Lord, didn’t he have the bluest eyes she had ever seen? Azure. Her favorite color.
She yanked her attention off his face and stared past him toward the kitchen. If she didn’t curb this adolescent behavior of hers, he would never take her seriously.
“I was about to fix breakfast. You want some?” She asked.
“Just coffee if you have it. Or tea would be fine.”
“Tea? For breakfast? Oh, you mean hot…”
He smiled again, this time full-out, and Molly thought her heart might stop for good, once it quit bonging around in her chest like a Super Ball. She’d forgotten those perfect teeth. And the dimples. Good grief, no wonder she was babbling like an idiot.

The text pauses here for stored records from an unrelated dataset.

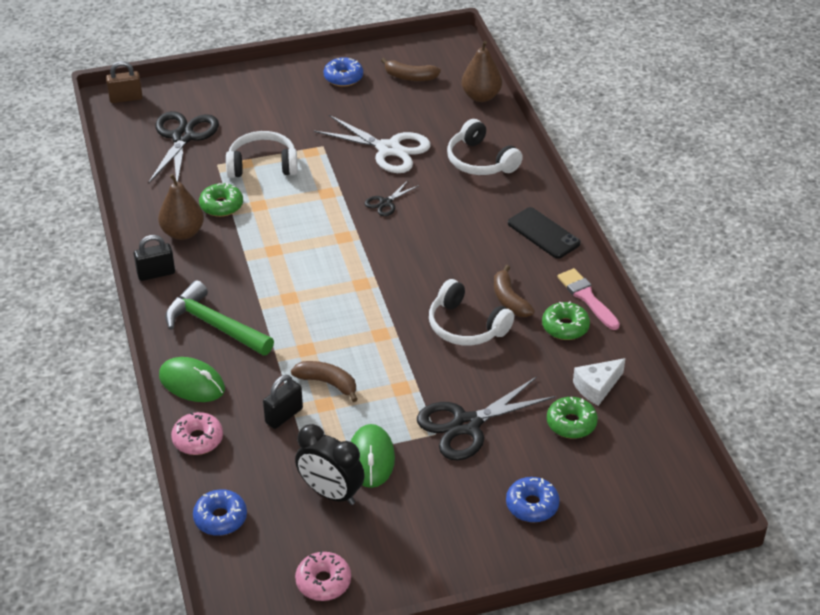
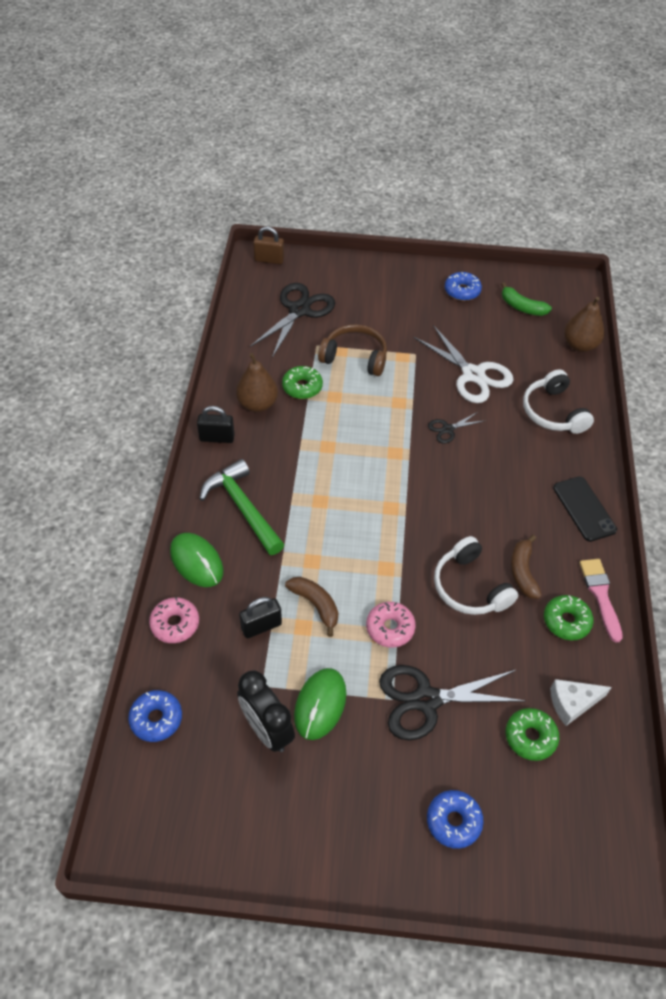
camera: 20 degrees right, 10 degrees up
white headphones [226,131,298,178] -> brown headphones [318,324,387,376]
pink donut [295,551,351,601] -> pink donut moved to [366,602,416,648]
brown banana [381,58,441,81] -> green banana [501,282,552,316]

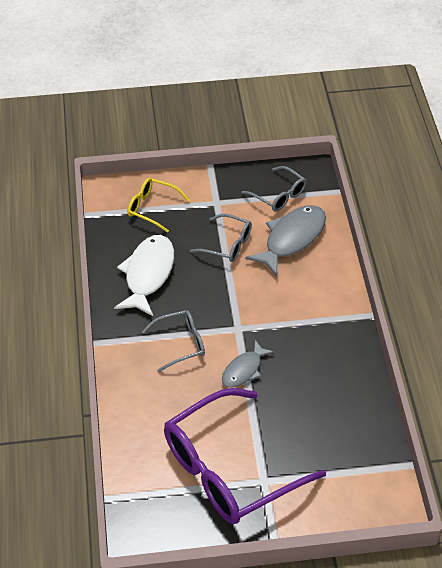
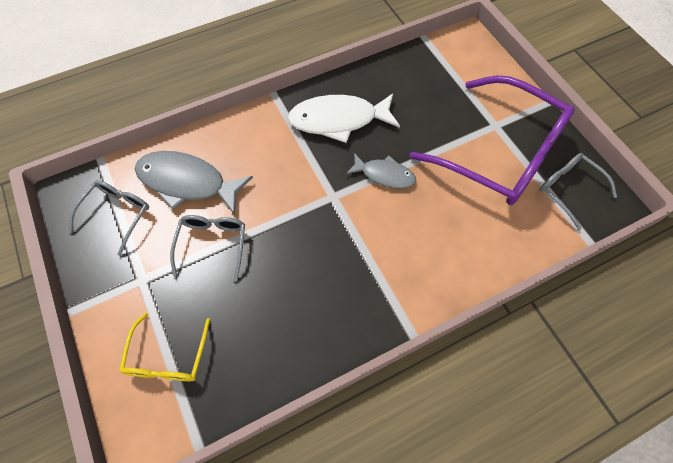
camera: 110 degrees left, 15 degrees up
white fish [114,235,174,316] -> white fish moved to [288,93,400,143]
grey glasses [142,310,205,372] -> grey glasses moved to [540,153,617,230]

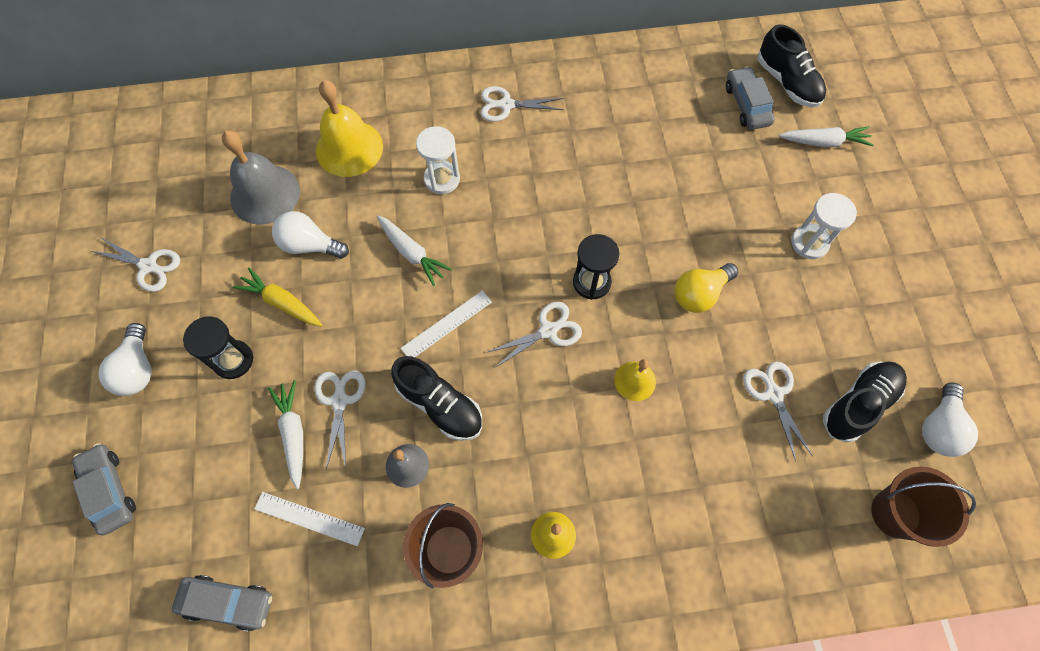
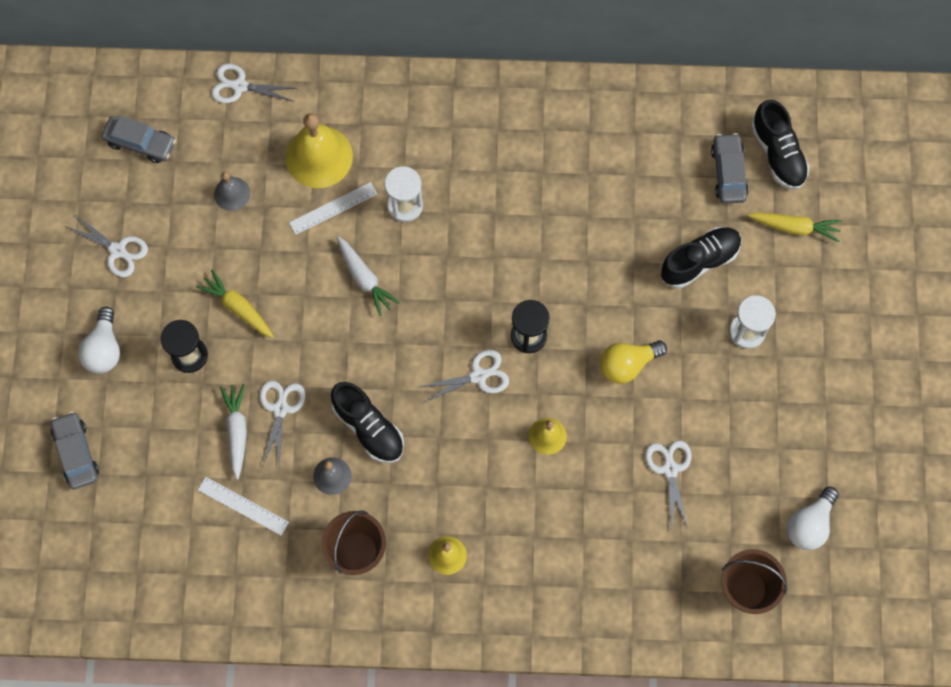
camera: 10 degrees right, 5 degrees up
grey car [172,575,272,631] -> grey car moved to [101,116,176,163]
grey bell [222,130,300,225] -> grey bell [214,172,250,211], size x0.54
white light bulb [272,211,349,259] -> none
white ruler [401,291,492,357] -> white ruler moved to [289,182,377,235]
white scissors [481,86,564,122] -> white scissors moved to [211,64,297,103]
white carrot [779,126,874,147] -> yellow carrot [748,212,842,242]
black shoe [823,362,907,442] -> black shoe moved to [661,227,742,288]

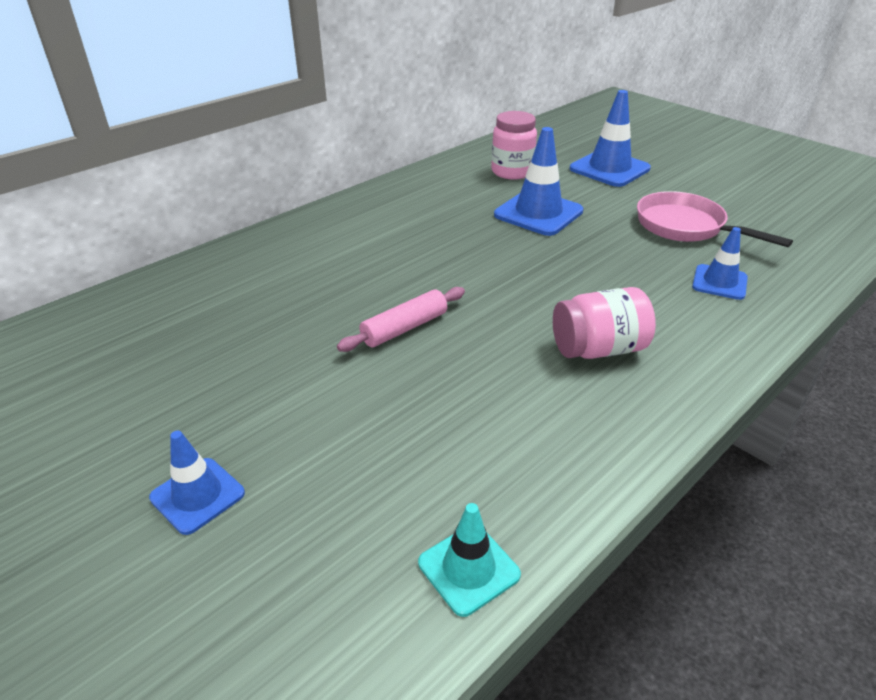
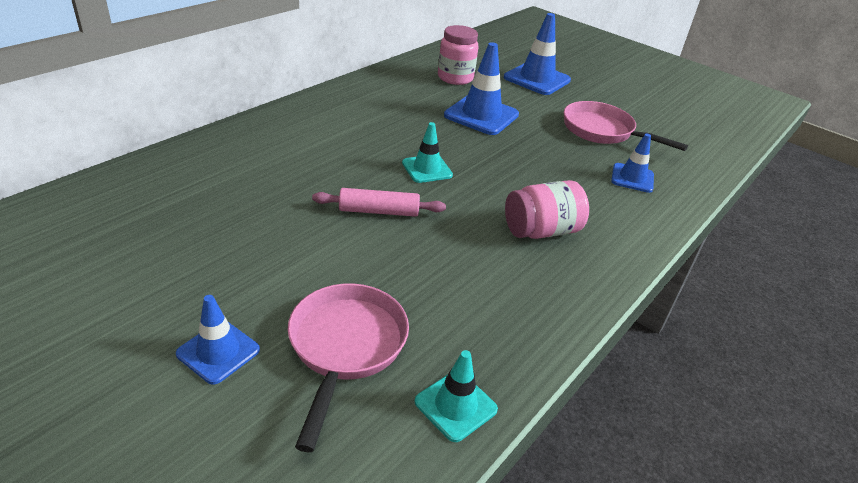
camera: 10 degrees left, 0 degrees up
pink rolling pin [337,287,465,352] -> pink rolling pin turned 45 degrees clockwise [312,188,446,217]
none -> pink pan [288,283,409,452]
none -> turquoise traffic cone [402,122,453,183]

“Whatever you’re having will be fine,” he said.
A loud, piercing wail erupted. Molly turned and dashed down the hallway into the den to get Sydney before she woke up the entire neighborhood.
“Okay, babe, hang in there. Juice coming up. Dry pants first.” Molly ripped the night diaper’s tapes loose and began changing her.
“Is it hurt?” he asked above Syd’s noisy fretting.
“What?” Molly asked, confused. It? “Syd? Oh, no, she’s fine. Just wet and hungry.”
She pressed down the last tape on the diaper and hefted Syd out of the playpen. Shifting her handily onto one hip, Molly headed to the kitchen. “Come on.”
Quickly she plopped the baby in the high chair, washed her hands and poured a sippy-cup full of apple juice. “Like shutting off a siren, isn’t it?” she asked with a laugh as Syd gulped the juice.
His mouth quirked slightly to one side as he watched.
Molly dropped several vanilla wafers onto the highchair tray. “Sit down,” she invited. “I’ll put on the coffee.”
She took the basket of yesterday’s blueberry muffins out of the microwave, uncovered them, and set them on the table. “You want eggs and bacon? I think I have some in the fridge.”
“No, thank you,” he said politely, clasping his hands together on the tabletop. “Shall we get down to business, Ms. Jensen?”
“Sure. And please call me Molly. I mean, as long as you and Ford are such good friends—”
He looked ready to argue, and Molly didn’t think it was about the first name issue. She supposed he thought asking for this kind of help was too much, even for the sister of a friend and fellow agent. And it was, of course. She had known that up front.